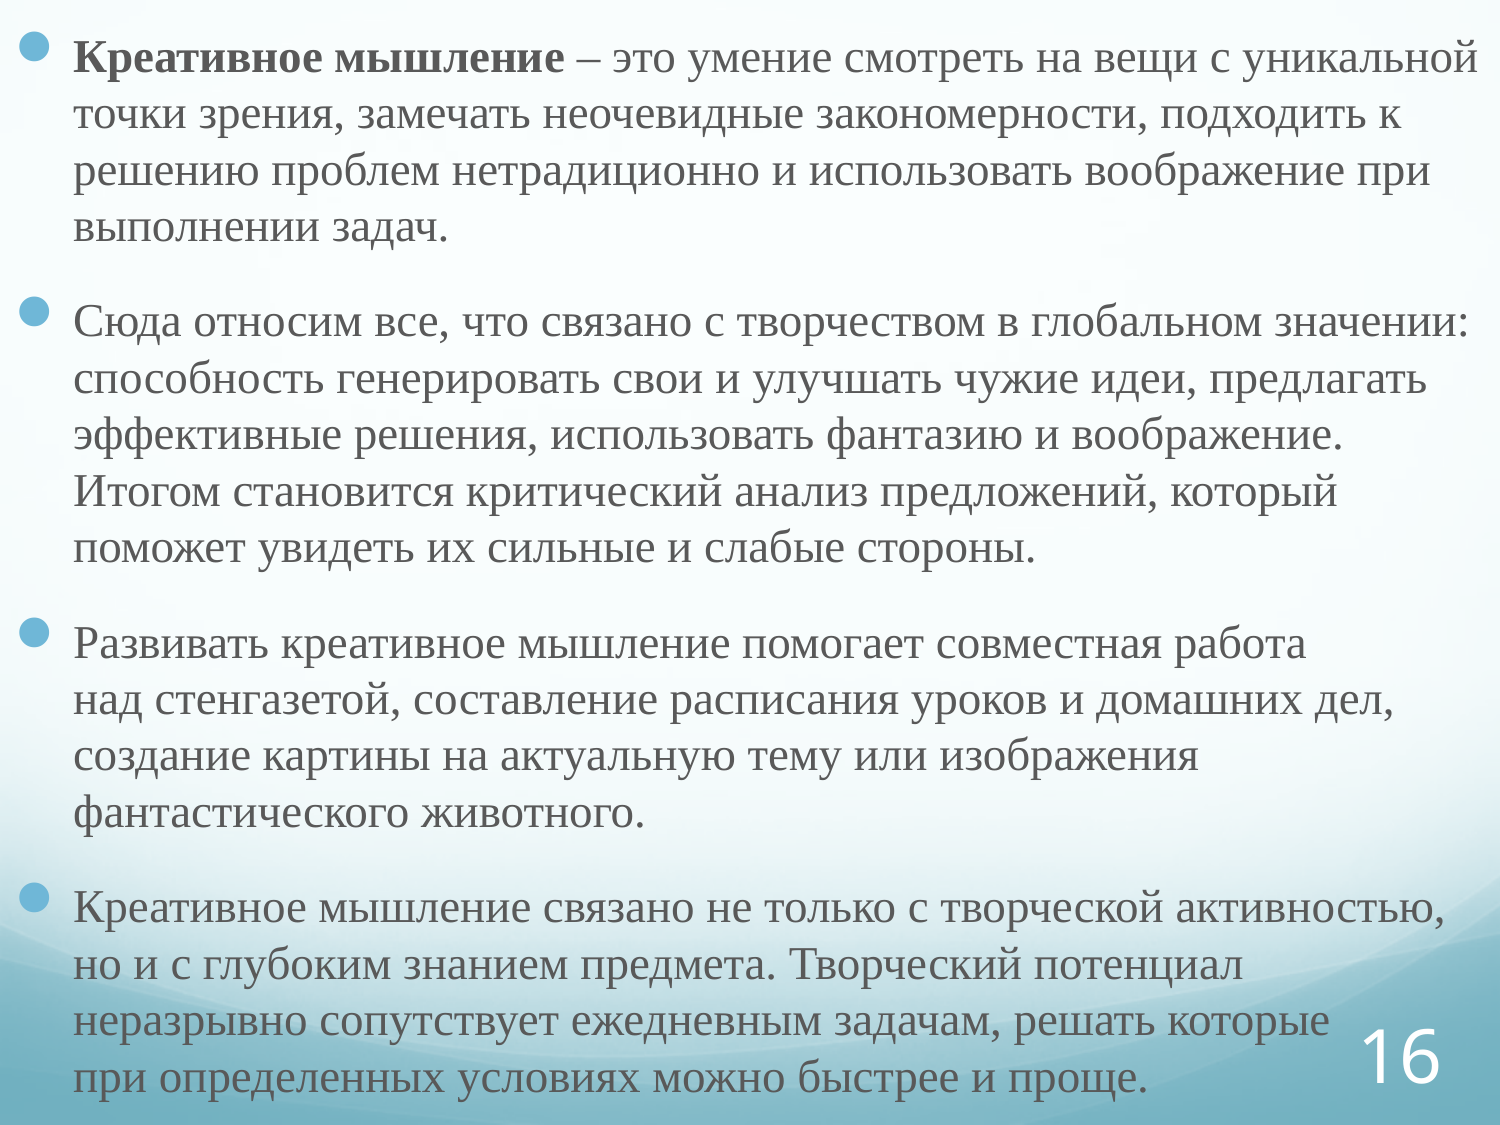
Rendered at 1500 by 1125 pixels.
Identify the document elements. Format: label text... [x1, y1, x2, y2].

footer [43, 1029, 838, 1090]
slide_number 16 [1295, 1029, 1459, 1090]
list Креативное мышление – это умение смотреть на вещи с уникальной точки зрения, замечать неочевидные закономерности, подходить к решению проблем нетрадиционно и использовать воображение при выполнении задач. Сюда относим все, что связано с творчеством в глобальном значении: способность генерировать свои и улучшать чужие идеи, предлагать эффективные решения, использовать фантазию и воображение. Итогом становится критический анализ предложений, который поможет увидеть их сильные и слабые стороны. Развивать креативное мышление помогает совместная работа над стенгазетой, составление расписания уроков и домашних дел, создание картины на актуальную тему или изображения фантастического животного. Креативное мышление связано не только с творческой активностью, но и с глубоким знанием предмета. Творческий потенциал неразрывно сопутствует ежедневным задачам, решать которые при определенных условиях можно быстрее и проще. [0, 17, 1500, 1125]
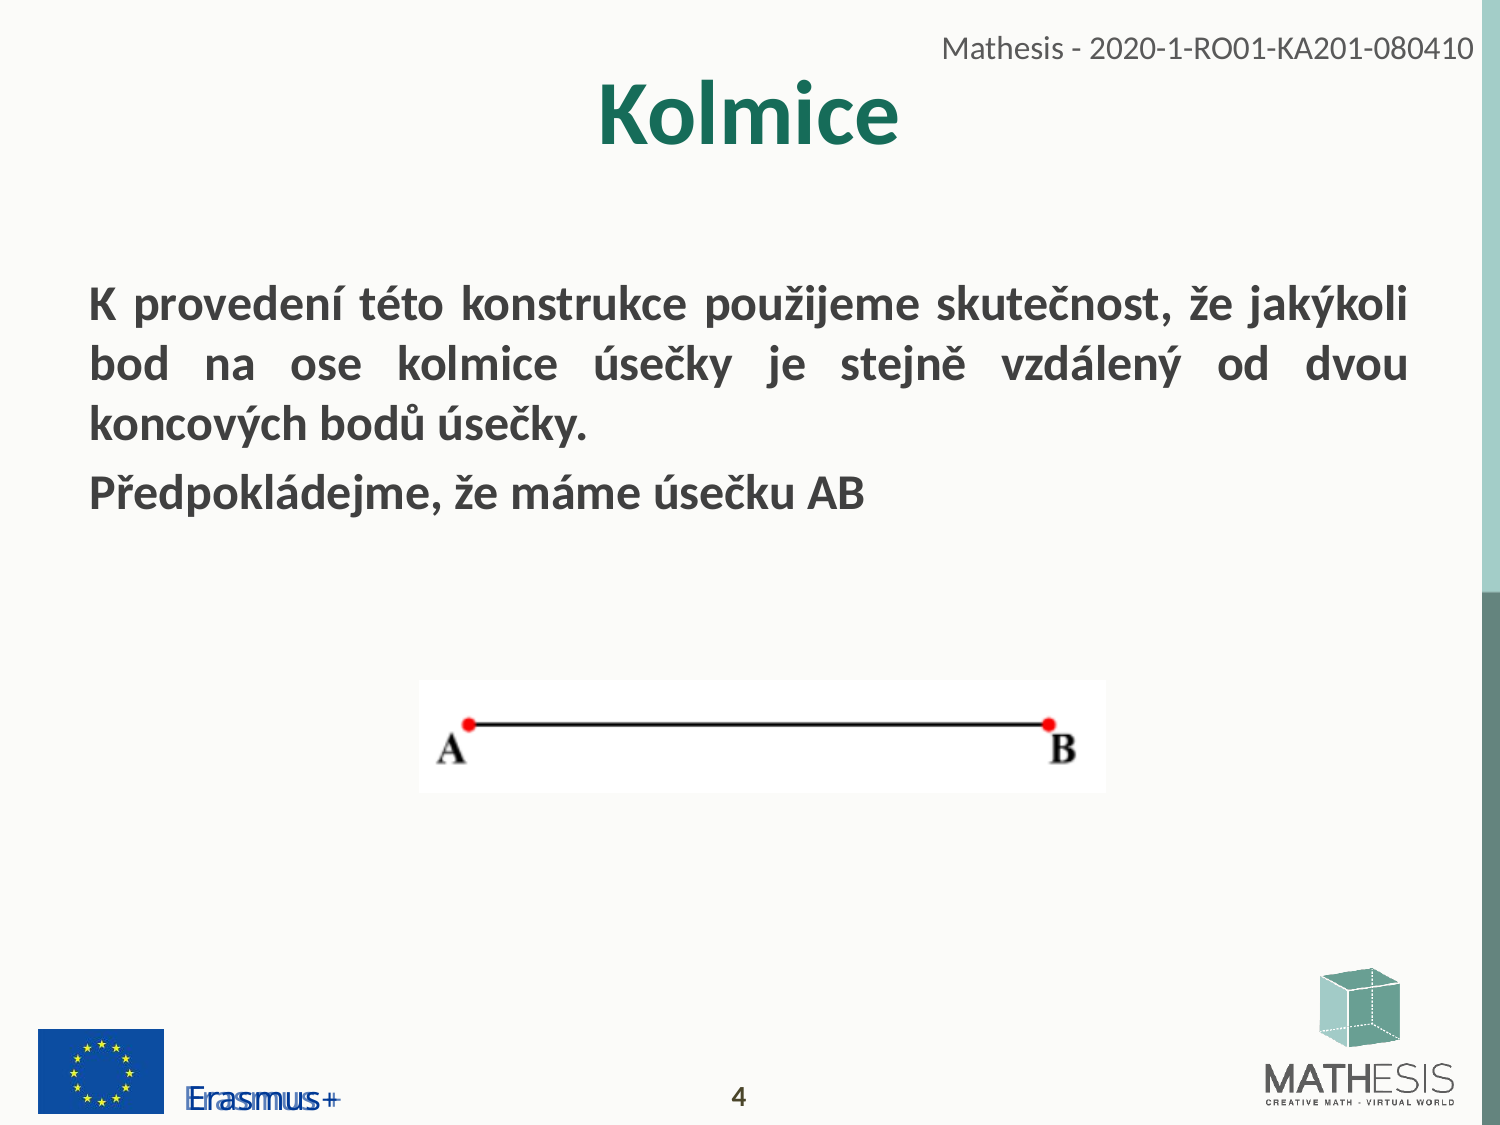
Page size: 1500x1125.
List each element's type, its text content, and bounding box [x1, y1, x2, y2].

picture [38, 1029, 164, 1114]
list K provedení této konstrukce použijeme skutečnost, že jakýkoli bod na ose kolmice úsečky je stejně vzdálený od dvou koncových bodů úsečky. Předpokládejme, že máme úsečku AB [75, 262, 1425, 1005]
picture [418, 680, 1106, 794]
title Kolmice [75, 45, 1425, 233]
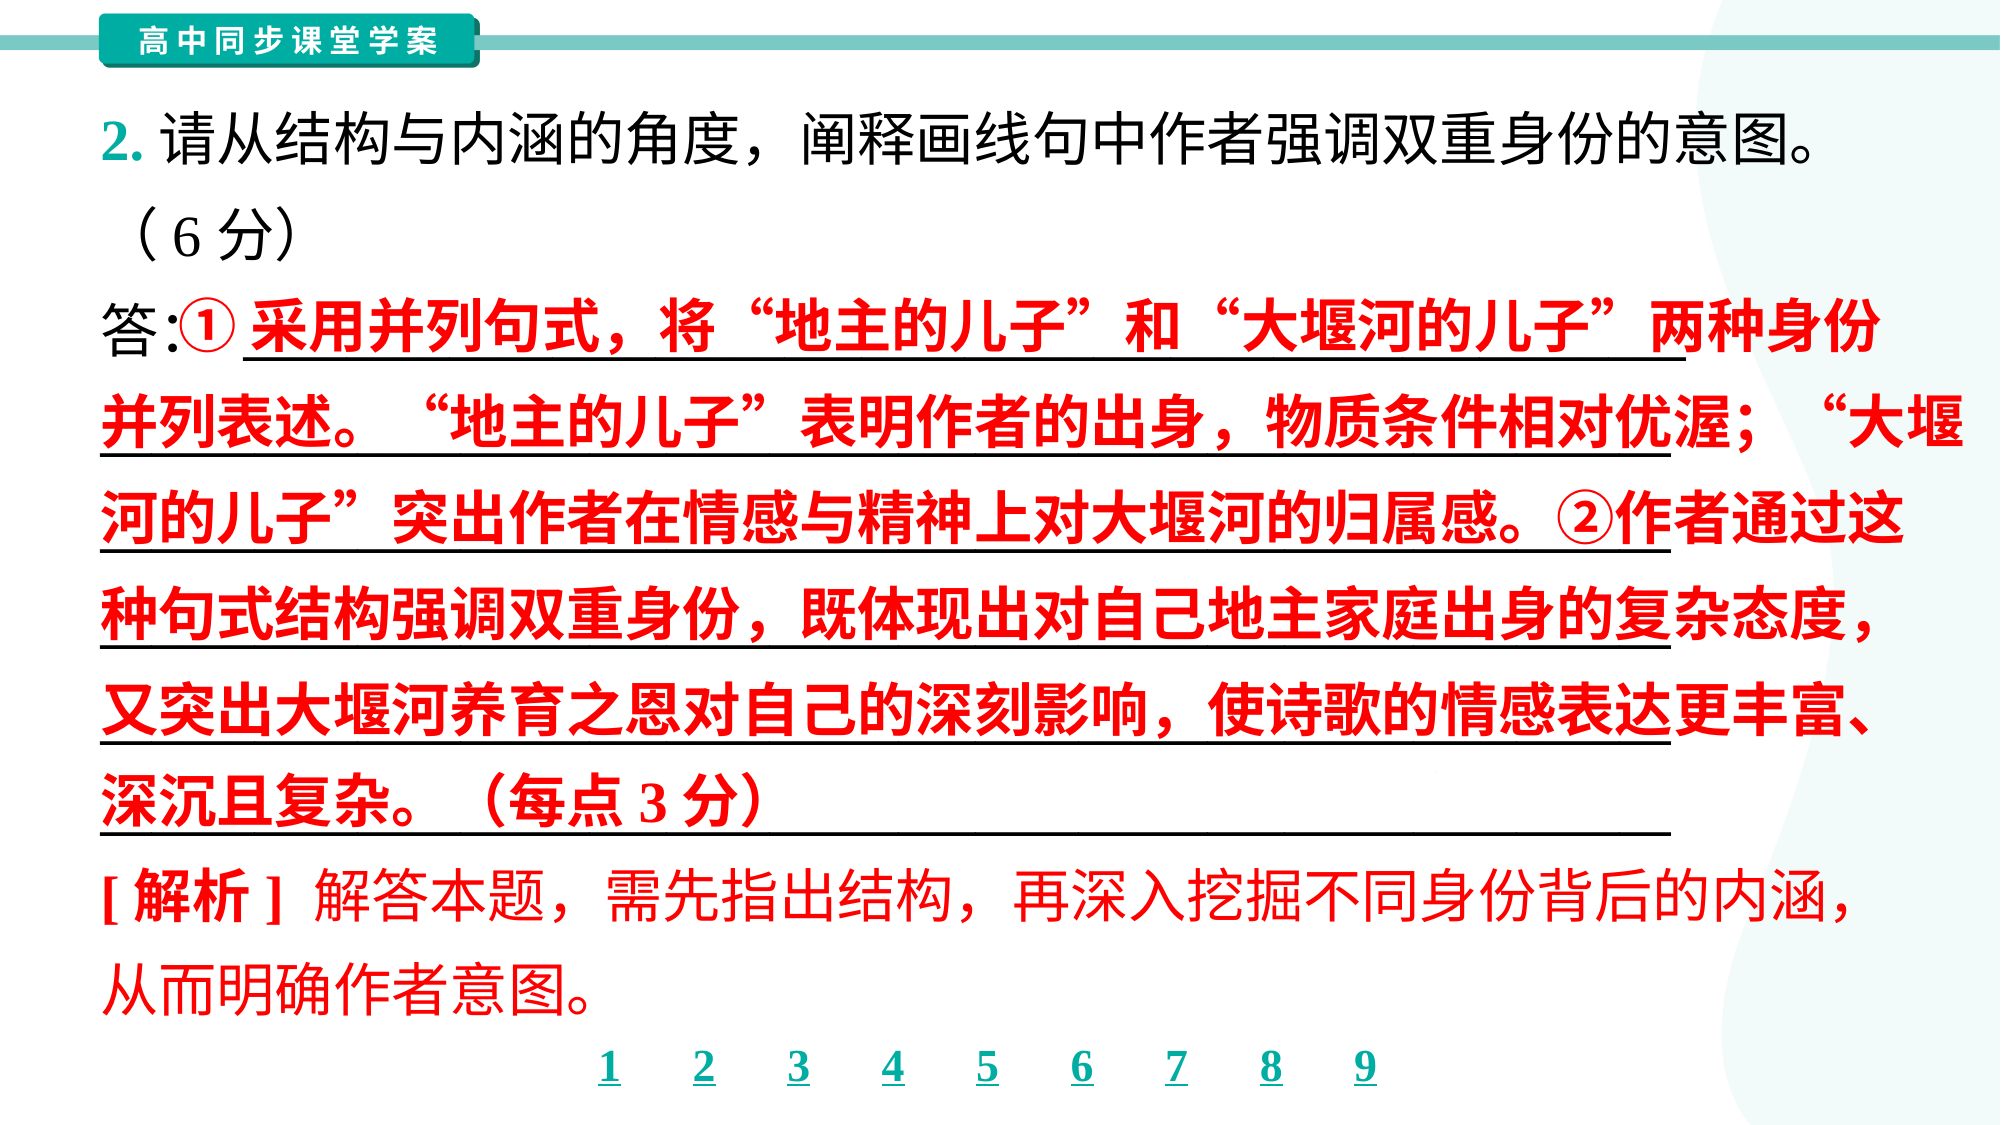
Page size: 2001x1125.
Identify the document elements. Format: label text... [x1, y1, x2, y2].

picture [0, 0, 2000, 1125]
text_box [解析] 解答本题，需先指出结构，再深入挖掘不同身份背后的内涵， 从而明确作者意图。 [100, 833, 1899, 1015]
text_box 2.请从结构与内涵的角度，阐释画线句中作者强调双重身份的意图。 （6分） 答： ________________________________________________________ _____________________________________________________________ _____________________________________________________________ _____________________________________________________________ _____________________________________________________________ _____________________________________________________________ [100, 76, 1899, 263]
text_box ①采用并列句式，将“地主的儿子”和“大堰河的儿子”两种身份 并列表述。“地主的儿子”表明作者的出身，物质条件相对优渥；“大堰 河的儿子”突出作者在情感与精神上对大堰河的归属感。②作者通过这 种句式结构强调双重身份，既体现出对自己地主家庭出身的复杂态度， 又突出大堰河养育之恩对自己的深刻影响，使诗歌的情感表达更丰富、 深沉且复杂。（每点3分） [100, 263, 1899, 826]
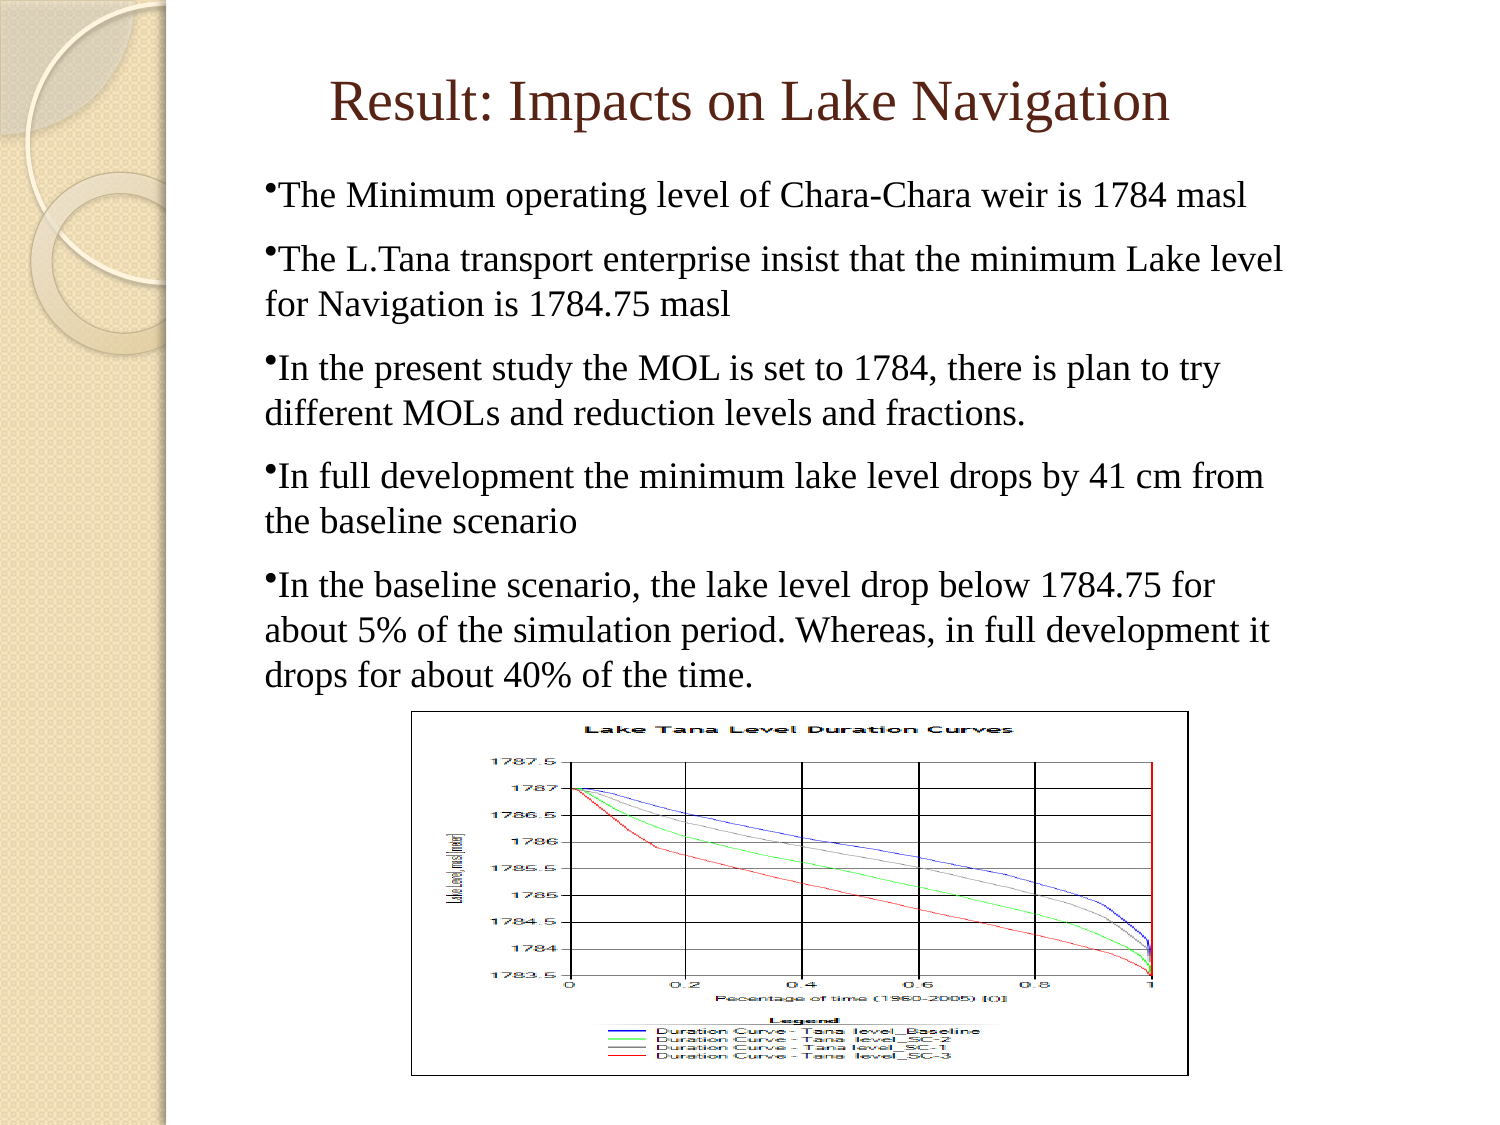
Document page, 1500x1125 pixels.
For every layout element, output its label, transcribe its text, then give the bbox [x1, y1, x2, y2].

title Result: Impacts on Lake Navigation [75, 45, 1425, 150]
picture [412, 712, 1188, 1076]
text_box The Minimum operating level of Chara-Chara weir is 1784 masl The L.Tana transport enterprise insist that the minimum Lake level for Navigation is 1784.75 masl In the present study the MOL is set to 1784, there is plan to try different MOLs and reduction levels and fractions. In full development the minimum lake level drops by 41 cm from the baseline scenario In the baseline scenario, the lake level drop below 1784.75 for about 5% of the simulation period. Whereas, in full development it drops for about 40% of the time. [249, 162, 1300, 703]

================

▸ **PROBLEM TO SOLVE**:
In the listing above, find the line containing "Page size: 1500x1125." and the line containing "Page size: 2001x1125.". Print those two lines and every line between them exactly, with no pictures.

▸ **WORKED SOLUTION**:
Page size: 1500x1125.
List each element's type, its text content, and bounding box [x1, y1, x2, y2].

picture [38, 1029, 164, 1114]
list K provedení této konstrukce použijeme skutečnost, že jakýkoli bod na ose kolmice úsečky je stejně vzdálený od dvou koncových bodů úsečky. Předpokládejme, že máme úsečku AB [75, 262, 1425, 1005]
picture [418, 680, 1106, 794]
title Kolmice [75, 45, 1425, 233]
Page size: 2001x1125.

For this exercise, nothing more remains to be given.